_Task inputs_
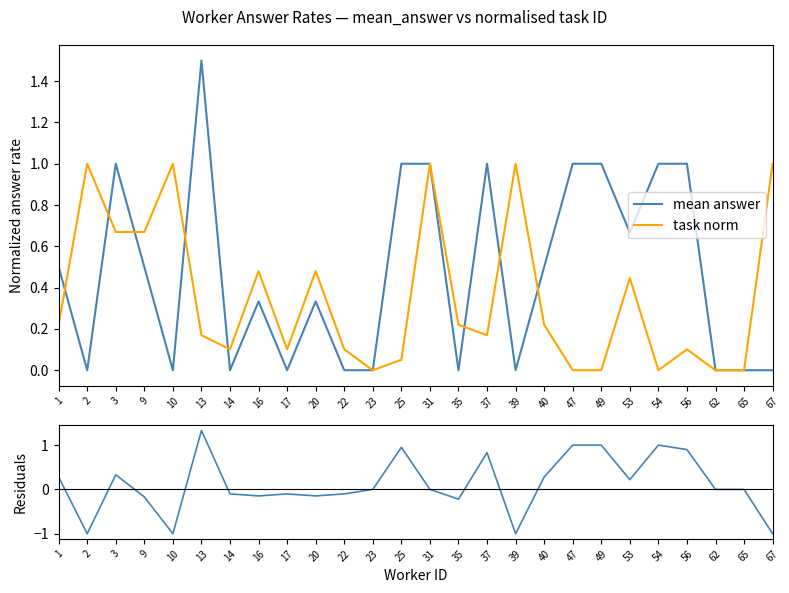

What is the value of the residuals point at the 3rd from the left?

0.3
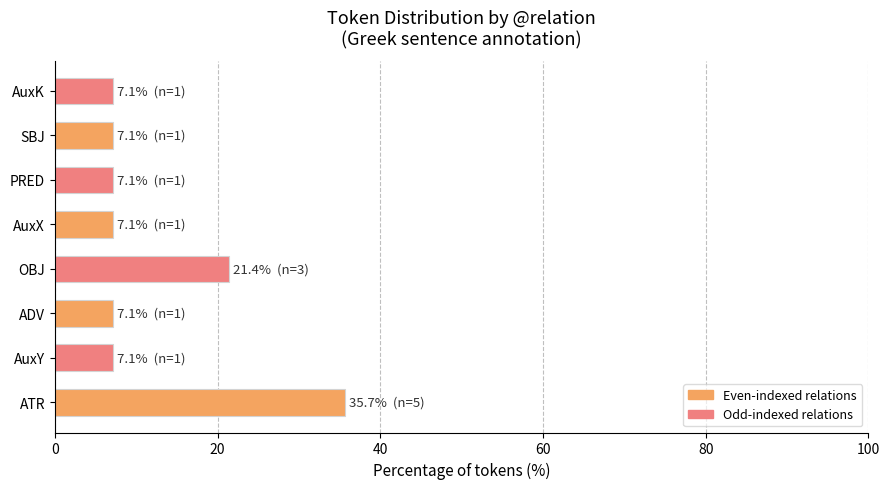

What is the sum of the values at AuxX and PRED?

14.3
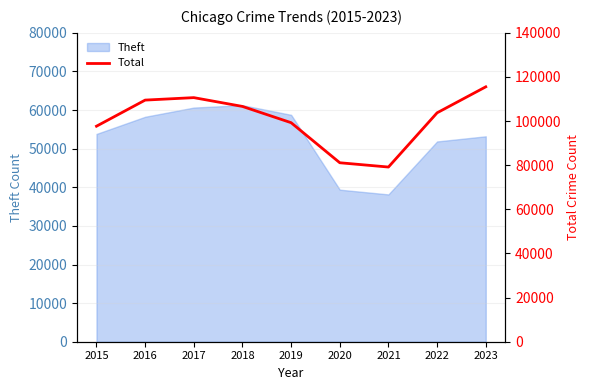

The value at 2020 is 56433. True or false?

False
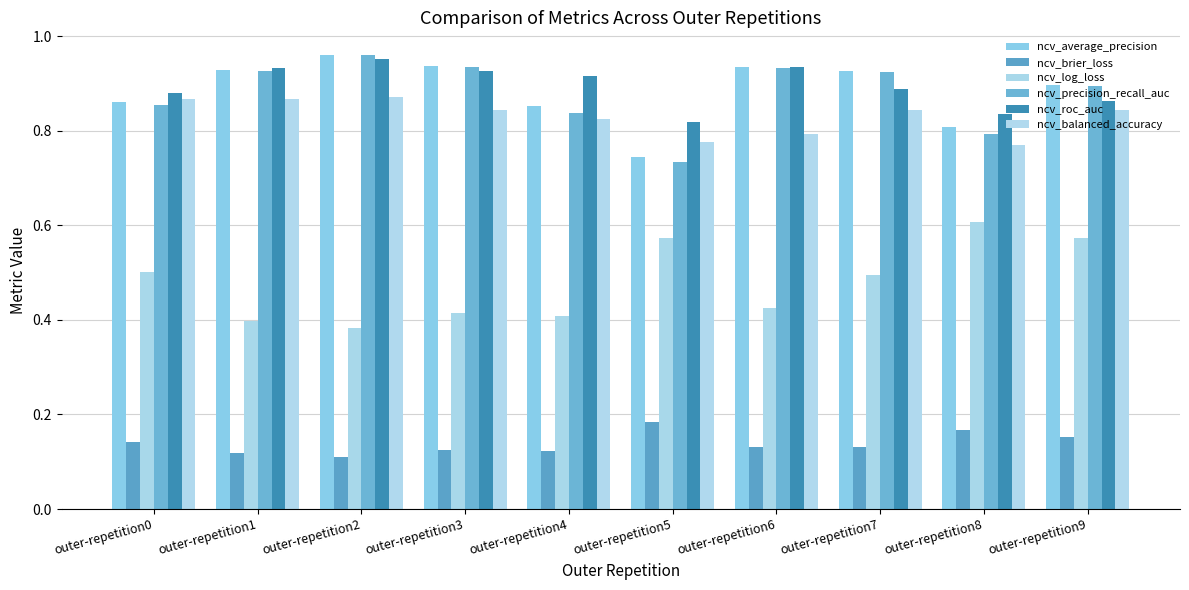

Count the number of data series in this chart.

6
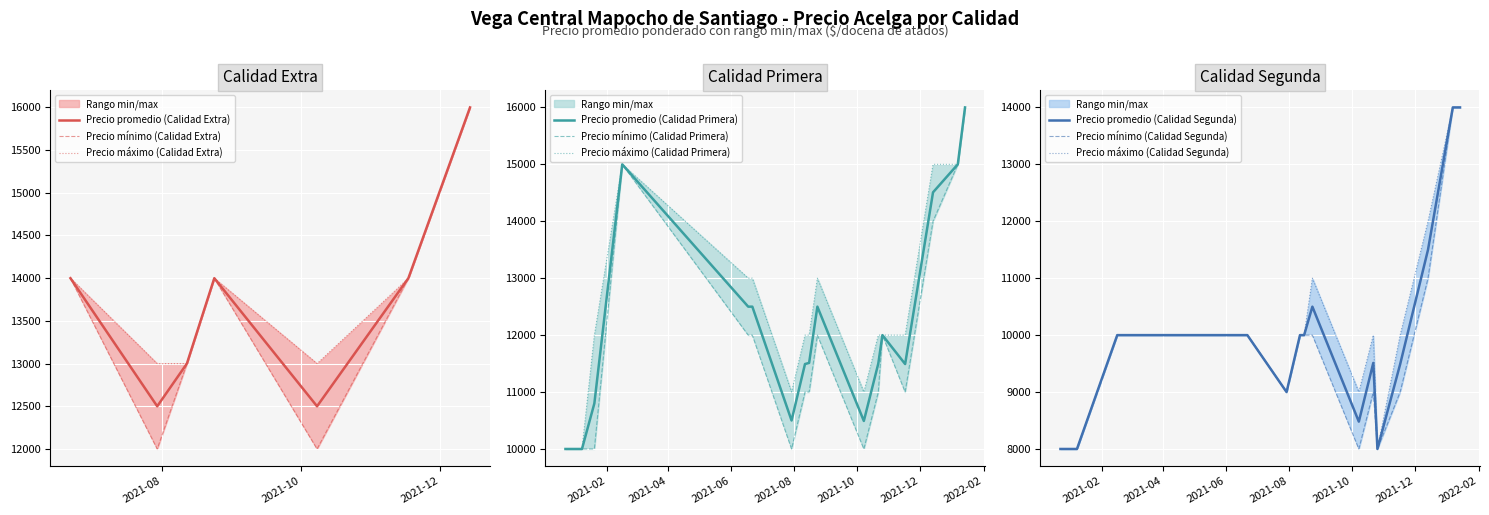

Where is the first local maximum for Precio maximo?

2021-08-24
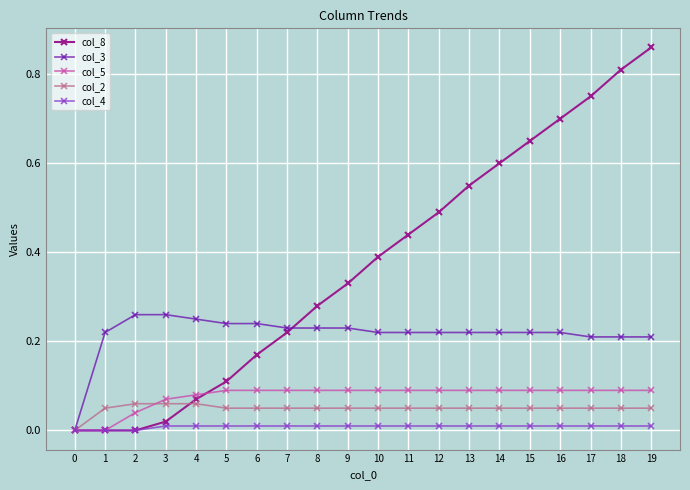

Which series has the widest spread of values?

col_8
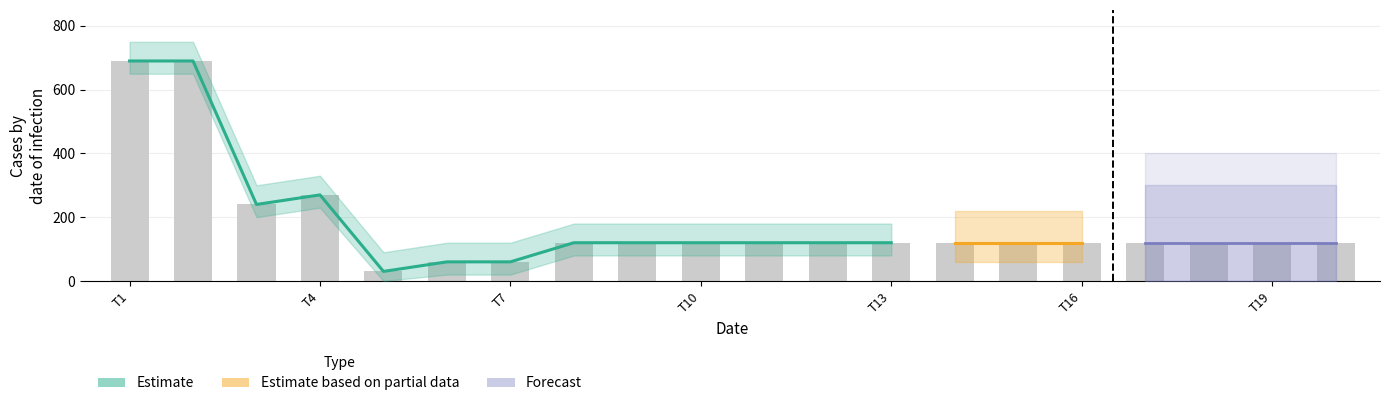

What is the label of the 13th bar from the right?

7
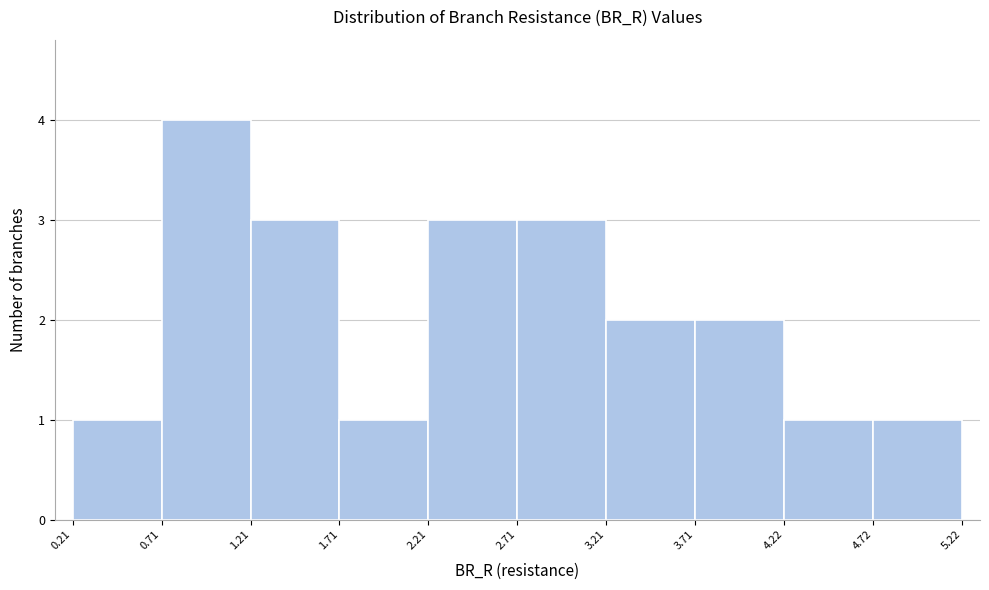

Reading left to right, list every bar in this chart as the range it spans on the x-axis followed by its height. The values are not printed on the chart, so give them approximately, as read against the axis.

0.21 to 0.71: 1
0.71 to 1.21: 4
1.21 to 1.71: 3
1.71 to 2.21: 1
2.21 to 2.71: 3
2.71 to 3.21: 3
3.21 to 3.71: 2
3.71 to 4.22: 2
4.22 to 4.72: 1
4.72 to 5.22: 1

_What this task involves_
Put all of the data above into a JSON list of strings, one string for each line, with blank lines skipped. Leave the pictures out.

_Reply to the exercise_
[
  "What is the value of the residuals point at the 3rd from the left?",
  "0.3",
  "What is the sum of the values at AuxX and PRED?",
  "14.3",
  "The value at 2020 is 56433. True or false?",
  "False",
  "Count the number of data series in this chart.",
  "6",
  "Where is the first local maximum for Precio maximo?",
  "2021-08-24",
  "Which series has the widest spread of values?",
  "col_8",
  "What is the label of the 13th bar from the right?",
  "7",
  "Reading left to right, list every bar in this chart as the range it spans on the x-axis followed by its height. The values are not printed on the chart, so give them approximately, as read against the axis.",
  "0.21 to 0.71: 1",
  "0.71 to 1.21: 4",
  "1.21 to 1.71: 3",
  "1.71 to 2.21: 1",
  "2.21 to 2.71: 3",
  "2.71 to 3.21: 3",
  "3.21 to 3.71: 2",
  "3.71 to 4.22: 2",
  "4.22 to 4.72: 1",
  "4.72 to 5.22: 1"
]